I have tried many compilers to see which of them published the least information. For example, GCC leaves all this in all of its produced final exe
libgcj_s.dll._Jv_RegisterClasses....\Data.ald.rb.Error.Data file is corrupt!
....Data for the application not found!.€.#.ř.#.0.#.€.#.°.#.p.#.p.#.p.#.p.#.
¸.#.$.#.€.#°.#.std::bad_alloc..__gnu_cxx::__concurrence_lock_error.__gnu_cxx
::__concurrence_unlock_error...std::exception.std::bad_exception...pure virt
ual method called..../../runtime/pseudo-reloc.c....VirtualQuery (addr, &b, s
ize of(b))............................/../../../gcc-4.4.1/libgcc/../gcc/conf
ig/i386/cygming-shared-data.c...0 && "Couldn't retrieve name of GCClib share
d data atom"....ret->size == sizeof(__cygming_shared) && "GCClib shared data
size mismatch".0 && "Couldn't add GCClib shared data atom".....-GCCLIBCYGMI
NG-EH-TDM1-SJLJ-GTHR-MINGW32........
Here, you can see what compiler I used, and what version. Now, a few lines below you can see a list with every Windows function I used, like CreateMainWindow, GetCurrentThreadId, etc.
I wonder if there are ways of not displaying this, or encrypting, obfuscating it.
With Visual C++ this information is not published. Instead, it is not so cross-platform as GCC, which even between two Windows systems like 7 and XP, doesn't need C++ run-time, frameworks or whatever programs compiled with VC++ need. Moreover, the VC++ executables also contain those procedures entry points to the Windows functions used in the application.
I know that even NASM, for example, saves the name of the called Windows functions, so it looks like it's a Windows issue. But maybe they can be encrypted or there's some trick to not show them.
I will have a look over the GCC source code to see where are those strings specified to be saved in the executables - maybe that instruction can be skipped or something.
Well, this is one of my last paranoia and maybe it can be treated some way. Thanks for your opinions and answers.
If you compile with -nostdlib then the GCC stuff should go away but you also lose some of the C++ support and std::*.
On Windows you can create an application that only links to LoadLibrary and GetProcAddress and at runtime it can get the rest of the functions you need (The names of the functions can be stored in encrypted form and you decrypt the string before passing it to GetProcAddress) Doing this is a lot of work and the Windows loader is probably faster at this than your code is going to be so it seems pointless to me to obfuscate the fact that you are calling simple functions like GetLastError and CreateWindow.

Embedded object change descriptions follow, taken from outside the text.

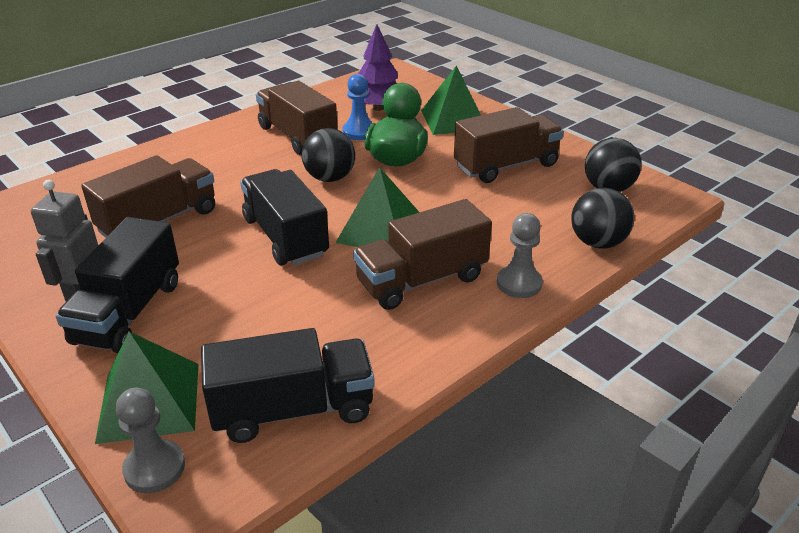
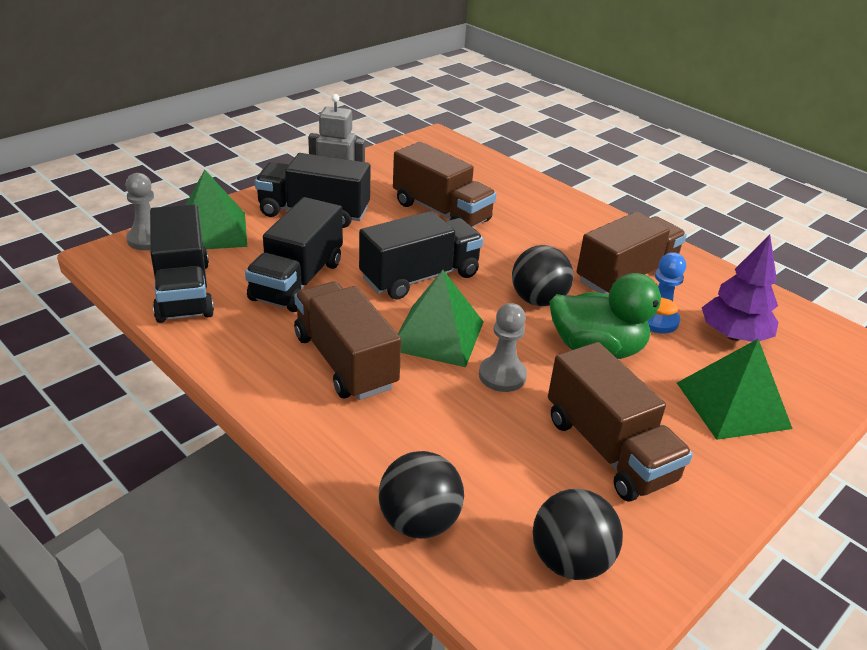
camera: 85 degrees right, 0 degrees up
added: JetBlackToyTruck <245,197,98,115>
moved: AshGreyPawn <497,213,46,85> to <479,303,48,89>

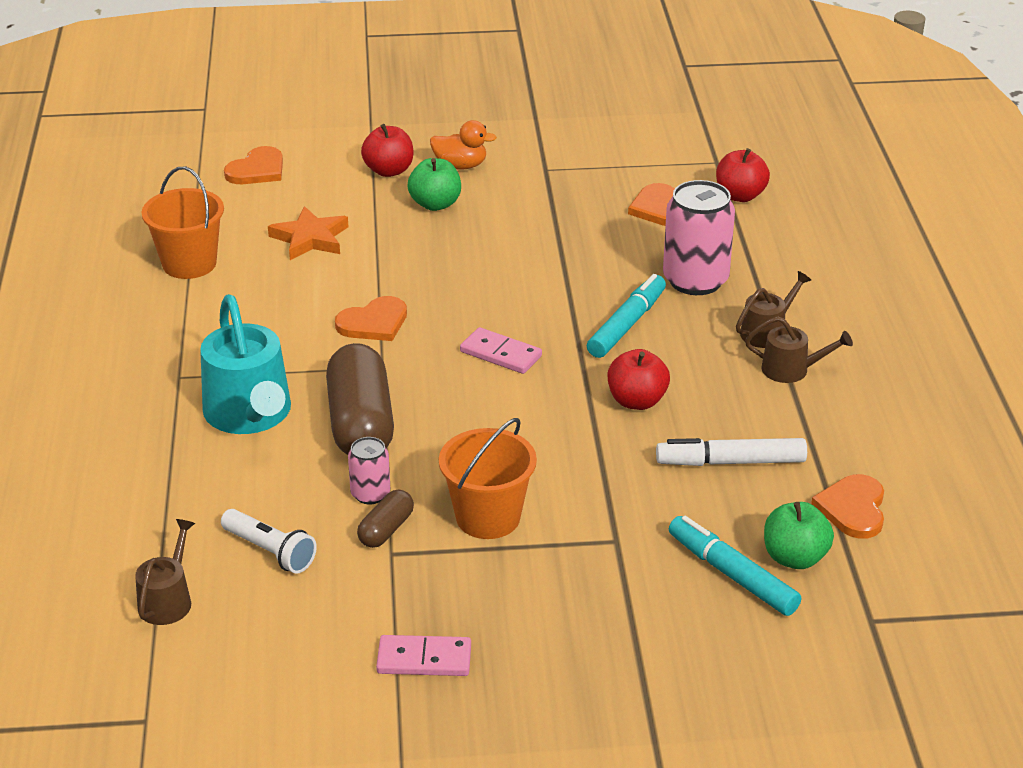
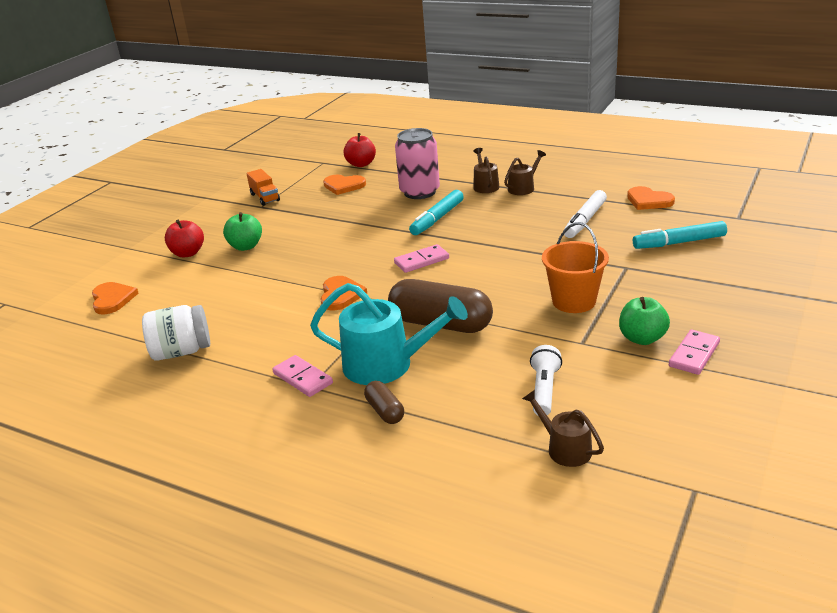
camera: 55 degrees left, 5 degrees down
removed: BrightOrangeDuck <430,120,67,50>; BrightOrangeStarShape <268,206,80,54>; ScarletApple <608,349,62,61>; RosyTin <348,437,42,67>
added: BrightOrangeToyTruck <246,169,34,37>; RosyDominoPiece <272,355,61,42>
moved: BrownPill <357,490,57,58> to <364,381,40,43>; EmeraldApple <764,502,70,67> to <619,297,51,48>
replaced: BrightOrangeSandBucket <141,166,83,113> to WhitePreserveJar <142,305,68,56>
turned: TurquoiseMarkerPen <587,274,79,84> = <409,190,55,45> 120 degrees counterclockwise; WhiteFlashlight <221,509,96,65> = <530,345,32,70> 60 degrees counterclockwise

Windows API functions are loaded from dlls, like kernel32.dll. In order to get the loaded API function's memory address, a table of exported function names from the dll is searched. Thus the presence of these names.
You could manually load any Windows API functions you reference with LoadLibrary. The you could look up the functions' addresses with GetProcAddress and functions names stored in some obfuscated form. Alternately, you could use each function's "ordinal" -- a numeric value that identifies each function in a dll). This way, you could create a set of function pointers that you will use to call API functions.
But, to really make it clean, you would probably have to turn off linking of default libraries and replace components of the C Runtime library that are implicitly used by the compiler. Doing this is a hasslse, though.